October 1, 1851

Impatiens_Bush

 ***

Oct 1st Wednesday.  Put a quilt into the frame in the

sitting room got it in about ten marked it

and quilted awhile and went into the garden

to save some flower seeds.  have got some nice

Balsam seed and a few china pink seed among

others. Passed the afternoon at Olivers with

Mrs Drake & Torrey

Quilting, gardening, and socializing made up Evelina’s day.  She set up a quilt frame in the sitting room and worked on a quilt she had begun about ten days earlier. She couldn’t stay inside, though, as the day was “fair” and “pritty warm for the time of year.”* The sunshine drew her to the garden where she moved through her annuals, saving seeds for next year.

She got “some nice Balsam,” a flower that today we call impatiens.

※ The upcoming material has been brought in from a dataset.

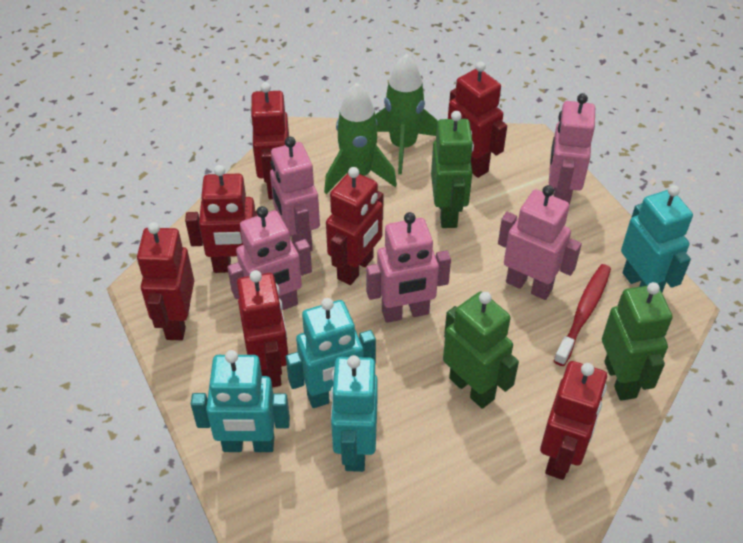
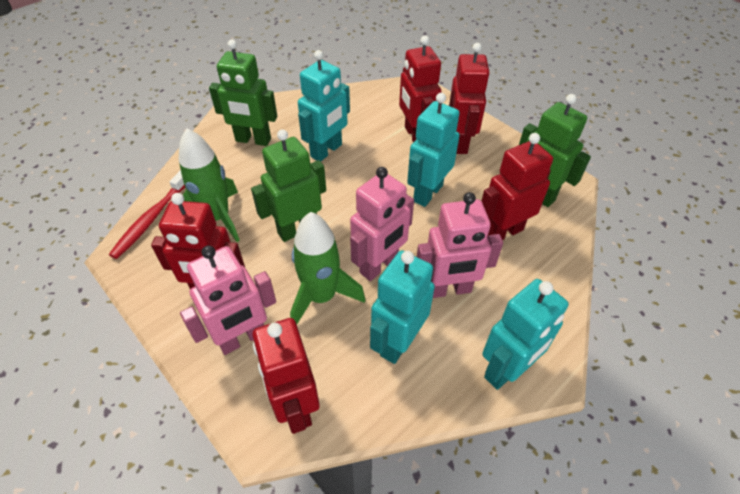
pink robot: 5 -> 3
red robot: 7 -> 5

At the time, it was reckoned to be “one of the most prominent ornaments of the garden,”** according to Joseph Breck, a Boston horticulturalist.  Breck’s important guide, his eponymous Book of Flowers, had proved helpful to Evelina earlier in the year and must have been doing so again as she put her garden to bed. Breck particularly admired some of the variegated varieties of Balsam as “decidedly the most elegant.” He had specific advice about saving Balsam seed: “Old seed is considered by some to be the best, as more likely to produce double flowers. The seeds should be saved from double flowering plants only; all single flowering ones should be destroyed as soon as they appear.” Did Evelina follow his advice?

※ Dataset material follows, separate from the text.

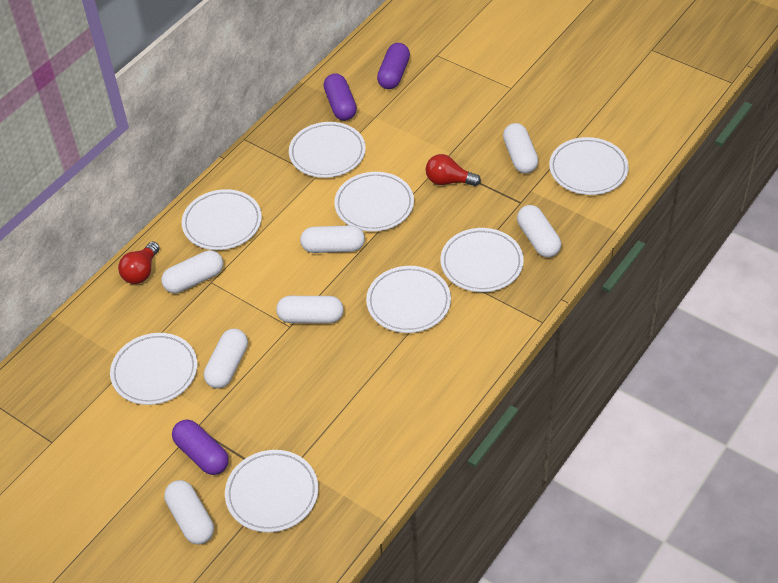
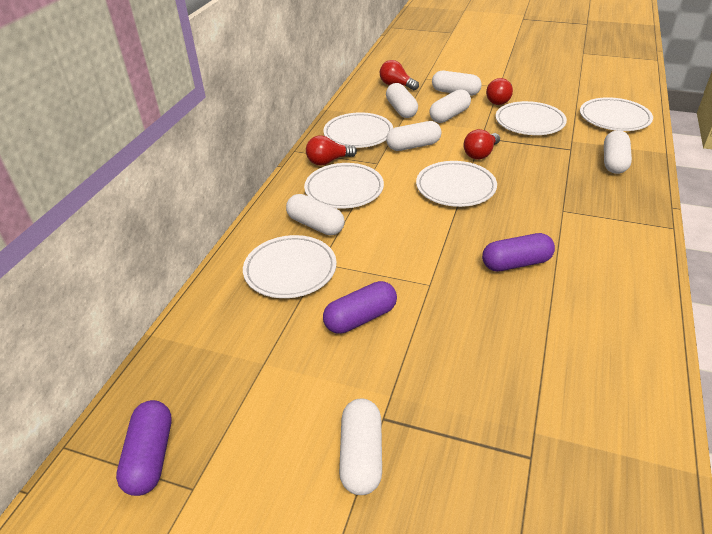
red light bulb: 2 -> 4
white plate: 8 -> 6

After gardening, Evelina probably changed her dress and went next door to see Sarah Lothrop Ames and her guests, Caroline Drake (Mrs. Lincoln Drake) and another woman, Mrs. Torrey. The two guests may have been related to one another (Caroline’s maiden name was Torrey.) They had no immediate connection to Col. John Torrey, however, who appeared often in Evelina’s journal. The women would have sat, had tea and chatted – a pleasant occupation on a pleasant day.

 

* Oliver Ames, Journal, Courtesy of Stonehill College Archives

** Joseph Breck, Book of Flowers, Boston, 1851, pp. 185 – 186

*** Heirloom impatiens balsamina, Courtesy of edenbrothers.com

 

May 7, 1851

Thread

Wednesday May 7th  Orinthia went to Boston this morning

with Abby Torrey after she left I went into Olivers

on an errand and stopt a long while as I am

sure to do when I ought not and then went into the

other part of the house to bid Mrs Stetson good

by (as Mrs S Ames and Frank went with her to Bridgewater)

and Mrs Lincoln Drake rode up and saw me by

the window and I was obliged to see her, thus the day passed

and I accomplished very little Went with Mrs Witherell

to the sewing circle at Daniel Clarkes

 

The Sewing Circle held its monthly meeting today, this time at the home of Daniel and Elvira Clark.  Roughly contemporary in age to Oakes and Evelina, the Clarks were members of the Unitarian Church.  Daniel was a carpenter who occasionally did work for the Ames family. Elvira, like Evelina, was a housewife with teenaged children.  She and Evelina visited together last Sunday during the intermission between sermons.

So much socializing went on today that Evelina had to chastise herself – “I am sure to do what I ought not” – when she spent too much time next door visiting her sister-in-law, Sarah Lothrop Ames. Sarah must have been feeling better; although she didn’t go with Evelina and Sarah Witherell to the Sewing Circle, she had improved enough not only to have a good, long chat with Evelina, but also to have an outing to Bridgewater, which she was “carried to” by her nephew Frank Morton Ames.

Evelina stopped in at Sarah Witherell’s to say goodbye to Mrs. Stetson, a friend of the family who was departing for Bridgewater, too. She then was spotted by Caroline Torrey Drake, a friend who stopped in for a visit. Mrs. Drake, a woman in her early fifties, was the mother of eight children: five girls followed by three boys.  Her first child was born when she was 20, her last child when she was 45.  Now that’s childbearing!